Actions requises =
- a) Renvoyez à l'identique, dans le texte sur la maîtrise de journalisme à l'Université Laval, tout ce qui va de « Dans la petite » jusqu'à « presque tous Québécois. ».
- b) D'après le texte sur la maîtrise de journalisme à l'Université Laval, combien des dix étudiants inscrits sont québécois ?
- c) Rédigez la suite du texte sur la maîtrise de journalisme à l'Université Laval, à partir de sa dernière phrase.

En maîtrise de journalisme à l’Université Laval, des étudiants québécois aux abonnés absents
Depuis plusieurs années, la maîtrise de journalisme international à l'Université Laval connaît de multiples transformations, qui se traduisent par une classe toujours plus réduite, une proportion d'étudiants québécois qui ne cesse de décroître et un programme qui se teint graduellement aux couleurs bleu, blanc, rouge. Alors comment expliquer ce phénomène ?

« La concentration des médias aux mains des industriels concerne de plus en plus de médias. Regardez le journal Libération, en France, qui a été racheté alors que c’est un journal historiquement de gauche. »

Dans la petite salle à huis clos de l’Université Laval à Québec, les étudiants en journalisme hochent la tête, tout en tapant frénétiquement sur leur clavier d’ordinateur. Au tableau, un Powerpoint sur les mutations du journalisme défile. Pour illustrer sa démonstration, le professeur, Henri Assogba, enchaîne les exemples et les études de cas tirés du paysage médiatique français. Aucune main ne se lève pour réclamer une mise en contexte. Et pour cause : parmi les dix étudiants inscrits à la maîtrise de journalisme international de l’Université Laval seuls deux sont Québécois. Les huit autres viennent de France.

À l’Université du Québec à Montréal, on était presque tous Québécois.

Données fournies =
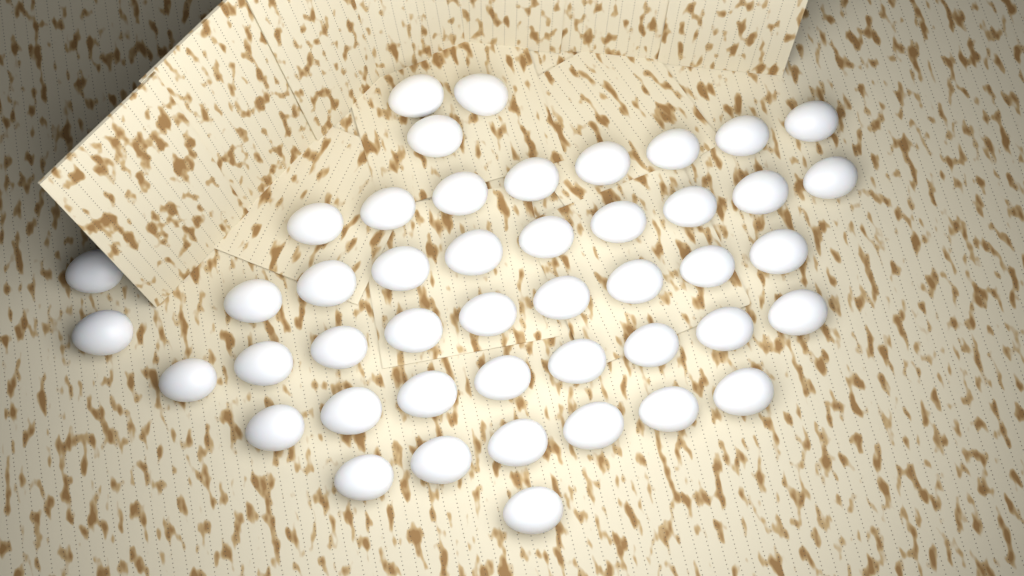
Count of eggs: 46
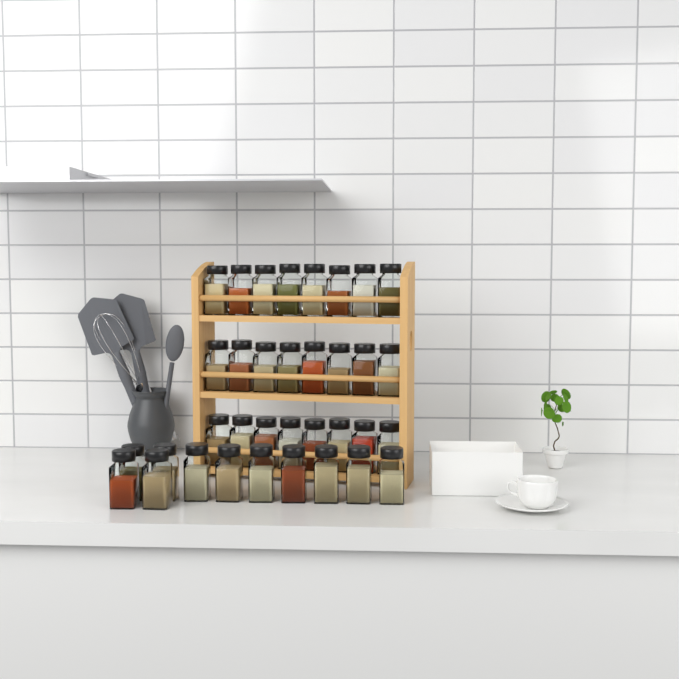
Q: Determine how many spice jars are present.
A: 35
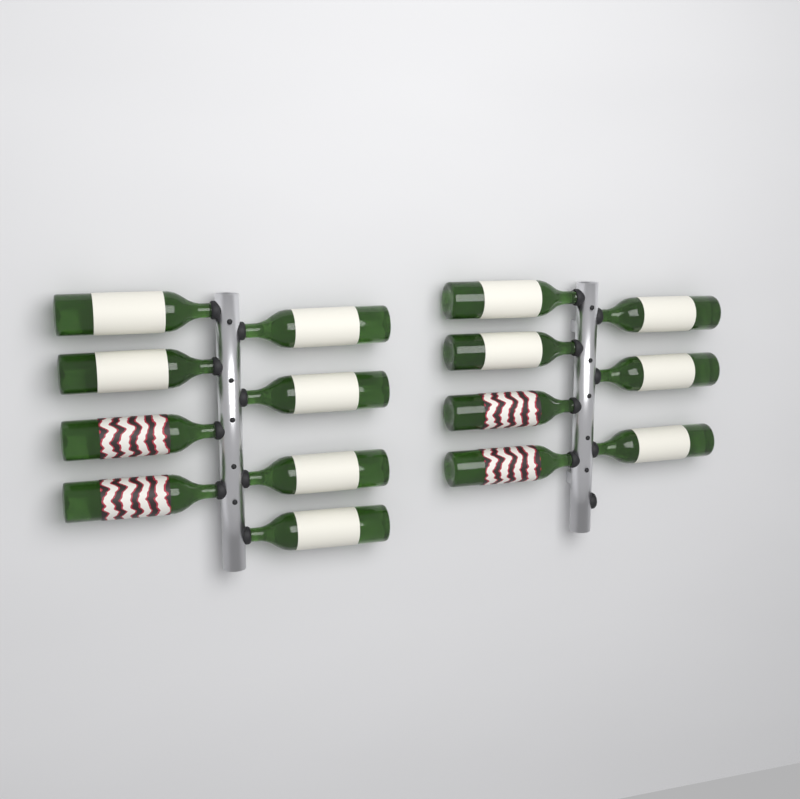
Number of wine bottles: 15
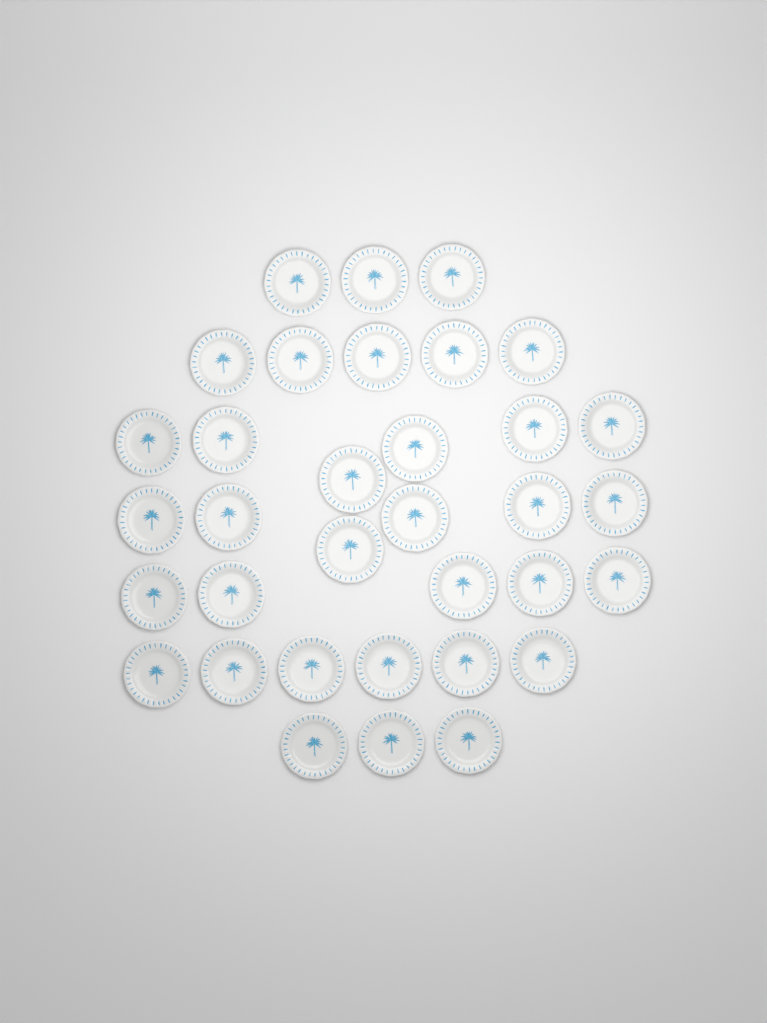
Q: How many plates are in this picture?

Les réponses =
- a)
Dans la petite salle à huis clos de l’Université Laval à Québec, les étudiants en journalisme hochent la tête, tout en tapant frénétiquement sur leur clavier d’ordinateur. Au tableau, un Powerpoint sur les mutations du journalisme défile. Pour illustrer sa démonstration, le professeur, Henri Assogba, enchaîne les exemples et les études de cas tirés du paysage médiatique français. Aucune main ne se lève pour réclamer une mise en contexte. Et pour cause : parmi les dix étudiants inscrits à la maîtrise de journalisme international de l’Université Laval seuls deux sont Québécois. Les huit autres viennent de France.

À l’Université du Québec à Montréal, on était presque tous Québécois.

- b) Seuls deux sont québécois ; les huit autres viennent de France.

- c)
Arrivé dans la ville de Québec en septembre, Émile Bérubé-Lupien s’est étonné de cette situation. Après un baccalauréat en journalisme, l’équivalent québécois d’une licence, à l’Université du Québec à Montréal (UQAM), l’étudiant de 24 ans a choisi de quitter la métropole québécoise pour suivre le programme de maîtrise en journalisme, l’équivalent d’un master, à l’Université Laval. « À Montréal, on était presque tous Québécois. On étudiait principalement la réalité du marché de la presse dans la province. Ce qui m’a surpris ici, ce n’est pas que l’on soit aussi peu de Québécois, puisque cela reste une maîtrise en journalisme international. Mais c’est le fait qu’il y ait autant de Français et aussi peu de personnes venues d’ailleurs. »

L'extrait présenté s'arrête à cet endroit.